COEX’AE ‘DADA’ QGAM (1934 – 2008)
BIOGRAPHY
Coex’ae ‘Dada’ Qgam was an artist from Ghanzi, Botswana. She attended just three months of primary school, later working as a child minder and domestic worker. Qgam had an extensive knowledge of her people’s traditions, storytelling and healing practices. Her first exposure to textile art was in Namibia, when an employer taught her needlework and embroidery. Fluent in five African languages, Qgam joined The Kuru Art Project in 1990 as a translator. Having had difficulty in explaining techniques verbally, she started illustrating them herself and so created her first paintings.
Qgam worked in a direct, clear way. Her use of colour was bright and bold – in contrast to the monochrome surroundings of the Kalahari where she lived.
She contributed images to the unique artists’ book Quaqaua and was also the principal author of the book. Published by The Artists’ Press and The Kuru Art Project, the book was inspired by the folk heroine Qauqaua. Lying on a pan of fragmented rock, close to the Botswana border in Namibia, is a small boulder, which looks so different from the surrounding jagged landscape that it appears as if it must have somehow been placed there. The Bushmen or San living in the nearby village of D’kar talk of this rock as being the body of Qauqaua. The book is printed in English and in Naro (the predominant San language of the Ghanzi district) – until recently, a spoken language only – and features prints made in collaboration with The Artists’ Press and other members of The Kuru Art Project (Thamae Sethogo, Qwaa Mangana, Cgose Ncoxo [whose work is also held in the SABC Art Collection], Sobe Sobe, Nxabe Eland, Coex’ae Bob, Qhaeqhao Moses and Thama Kase).

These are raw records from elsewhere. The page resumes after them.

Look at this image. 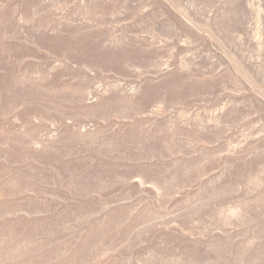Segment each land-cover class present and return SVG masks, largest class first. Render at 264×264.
Returning a JSON list of instances; mask_svg holds the SVG:
<instances>
[{"label":"rangeland","instance_id":"obj_1","mask_svg":"<svg viewBox=\"0 0 264 264\" xmlns=\"http://www.w3.org/2000/svg\"><path fill=\"white\" fill-rule=\"evenodd\" d=\"M0 264H264V0H0Z\"/></svg>","mask_w":264,"mask_h":264}]
</instances>
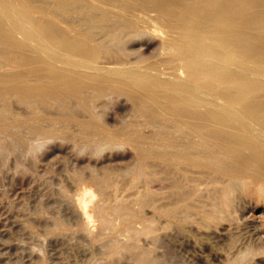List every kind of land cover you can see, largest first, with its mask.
<instances>
[{
  "label": "bare ground",
  "instance_id": "bare-ground-1",
  "mask_svg": "<svg viewBox=\"0 0 264 264\" xmlns=\"http://www.w3.org/2000/svg\"><path fill=\"white\" fill-rule=\"evenodd\" d=\"M140 45L153 59L132 58ZM118 97L129 102L132 118L108 131L101 111ZM14 102L24 113L13 110ZM0 132L17 139L61 134L110 149L128 144L135 159L127 191L134 189L139 208L169 220L193 217L197 185L205 180L219 186L202 218L229 211L235 191L263 196L264 0H0ZM143 177L165 184V195L151 194ZM141 181L143 190H136ZM129 205L95 209L107 231L116 228L105 216L110 211L132 238L153 232L156 225L130 223L140 211ZM123 249L137 264H154L149 249Z\"/></svg>",
  "mask_w": 264,
  "mask_h": 264
},
{
  "label": "rangeland",
  "instance_id": "rangeland-1",
  "mask_svg": "<svg viewBox=\"0 0 264 264\" xmlns=\"http://www.w3.org/2000/svg\"><path fill=\"white\" fill-rule=\"evenodd\" d=\"M136 43L139 45L140 39ZM138 54L144 59L152 58L151 51H146L142 45L135 48L132 58H136ZM114 99H107L109 106L106 105L102 109L104 112L99 109L100 107L98 108L103 115H101L100 124L108 131L114 130L120 123H125L132 118L129 102L123 97ZM120 100H123L122 103ZM14 103L11 106L13 110L24 113L23 105ZM46 124L43 120L42 125ZM54 125L53 128H60L57 124ZM74 127L76 126H70V129L65 130L73 132ZM59 130L65 131L63 128ZM5 134L7 137H12V140ZM42 136H36V139H34L35 136H25L24 139L19 138V140L10 134L0 132V153L2 152L0 154V264H40V260L41 263L44 260L43 264H137L130 259L131 256L125 254L127 251L123 247L129 244L138 246L139 250L147 248L142 249L143 252L149 249V255L155 254L154 257H157H153L154 264L156 262L162 264V261L163 264H226L237 258H244L246 264H264V194L252 197L235 191L229 211L220 214V217L202 218L203 212H208L212 208V202L208 199L209 192L215 189V185L219 186L205 180L197 185L199 187L196 190L197 195L200 193L199 200L196 201L198 210L194 211L191 219H187L190 221L169 220L154 208L149 206L139 208L140 204L133 201L134 189L133 192L127 191L129 189L127 185L133 176L130 168L134 165L135 159L134 152L128 144L111 147V149L105 147L107 148L105 149L103 146L84 144L83 141L75 144L80 140H70L72 138L61 134H58V137L57 135L45 136L46 138ZM87 146H95L93 147L95 150L90 147L88 149ZM123 170H127L129 174L126 172L124 174ZM106 172L110 175L108 176ZM105 173L107 179L104 176ZM128 175L131 176L128 177ZM140 179H143V182L147 180L145 187L147 190L150 189V193L155 190L159 193L152 191L154 195L158 197L165 195V184L155 180L148 182V179L144 177ZM104 180L105 185L102 183ZM143 182L136 186V190H143L144 186L141 185ZM77 198L84 199L80 202L84 218L77 211ZM123 200L127 206L130 204L131 210L139 209L140 211L141 218L129 217L132 220L130 223L137 226L136 229H141L144 223L152 224V228L156 225V229L153 228L154 231L152 229L153 232L149 234H142L143 236L140 234L132 238L122 229L121 218L113 213L117 218L111 216L110 211H106L105 216H108L106 218L111 219L114 226L119 228L117 231L116 228L107 231L108 228L103 225L99 214H96L97 209L104 204L111 206ZM83 219L89 222L87 226L83 224ZM137 223L141 226L139 227ZM87 227L90 231L86 232ZM135 240L136 243H134ZM110 244H112L111 247H109ZM116 250L121 252L115 254ZM159 259L161 262L158 263Z\"/></svg>",
  "mask_w": 264,
  "mask_h": 264
}]
</instances>
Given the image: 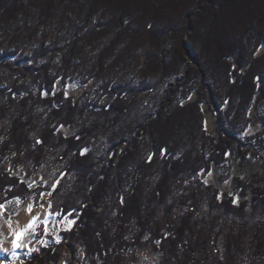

The images were drawn directly onto the lithographic printing plates by the artists during a collaborative workshop in 1994. Mark Attwood worked with the artists at their studio in D’Kar, proofing the litho plates on an etching press. The drawn plates were taken to Johannesburg where the edition was printed. Each impression was hand inked and printed on a hand-crank litho press. A total of 61 plates were used to complete 11 prints.